ACTIVITIES:
**a)** In two sentences, what does the passage on shareable render attachment layouts say?
**b)** Answer these questions from the passage on shareable render attachment layouts:
(i) Which function does it cite as the place where a pass constructs its Render Attachment Layout in isolation?
(ii) What is the new field in PassData called?
(iii) Which new function encompasses the major piece of work?

SUPPLIED PASSAGE:
+++++
There are many considerations in this solution:

## Solution to Shareable Render Attachment Layouts
So far each RPI::Pass has been constructing their Render Attachment Layouts in isolation (See AZ::RPI::RenderPass::GetRenderAttachmentConfiguration()) and it is precisely the Render Attachment Layout what contains all the data that describes Render Attachments and dependecies for each subpass.
The new change in the Pass asset is that `PassData` contains a new field called `"MergeChildrenAsSubpasses"`, which the `RPI::ParentPass` class can use to merge/combine a list of `RPI::RasterPass` as subpasses. The benefit of delegating the responbility to `RPI::ParentPass` is that it can sequentially build a single AZ::RHI::RenderAttachmentLayout for all the child passes that it is supposed to merge.

The major piece of work is encompassed by the new function: `AZ::RPI::ParentPass::CreateRenderAttachmentConfigurationForSubpasses()`.
+++++
THE DATA:

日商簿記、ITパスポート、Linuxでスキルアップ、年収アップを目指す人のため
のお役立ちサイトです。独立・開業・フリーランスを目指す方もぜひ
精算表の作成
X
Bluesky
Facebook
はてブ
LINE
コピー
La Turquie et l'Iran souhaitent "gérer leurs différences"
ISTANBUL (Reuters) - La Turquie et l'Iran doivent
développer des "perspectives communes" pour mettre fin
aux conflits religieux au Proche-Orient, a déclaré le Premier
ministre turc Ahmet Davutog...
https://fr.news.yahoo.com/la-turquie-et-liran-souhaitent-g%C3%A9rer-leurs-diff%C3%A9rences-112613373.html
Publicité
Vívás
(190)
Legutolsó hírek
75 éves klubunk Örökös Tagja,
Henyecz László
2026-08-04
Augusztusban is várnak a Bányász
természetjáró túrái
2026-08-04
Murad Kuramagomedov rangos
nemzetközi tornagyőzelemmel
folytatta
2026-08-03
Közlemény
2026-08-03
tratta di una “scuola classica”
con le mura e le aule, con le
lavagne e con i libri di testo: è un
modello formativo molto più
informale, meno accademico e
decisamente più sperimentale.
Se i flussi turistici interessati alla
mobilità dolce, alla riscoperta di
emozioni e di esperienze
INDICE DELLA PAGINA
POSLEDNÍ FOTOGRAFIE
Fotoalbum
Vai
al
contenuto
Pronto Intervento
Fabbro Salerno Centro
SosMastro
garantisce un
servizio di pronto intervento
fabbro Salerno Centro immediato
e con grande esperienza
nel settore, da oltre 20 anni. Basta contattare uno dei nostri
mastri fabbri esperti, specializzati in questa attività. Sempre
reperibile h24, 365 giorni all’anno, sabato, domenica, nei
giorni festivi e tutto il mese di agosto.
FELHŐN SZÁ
+++++
EXPECTED OUTPUTS:
**a)** Until now, each RPI::Pass has built its Render Attachment Layout on its own, and that layout holds all the data describing render attachments and the dependencies for each subpass. A new "MergeChildrenAsSubpasses" field in the Pass asset's PassData lets RPI::ParentPass merge a list of RPI::RasterPass as subpasses and build a single AZ::RHI::RenderAttachmentLayout for them, with most of the work done by the new function AZ::RPI::ParentPass::CreateRenderAttachmentConfigurationForSubpasses().

**b)**
(i) AZ::RPI::RenderPass::GetRenderAttachmentConfiguration()
(ii) "MergeChildrenAsSubpasses"
(iii) AZ::RPI::ParentPass::CreateRenderAttachmentConfigurationForSubpasses()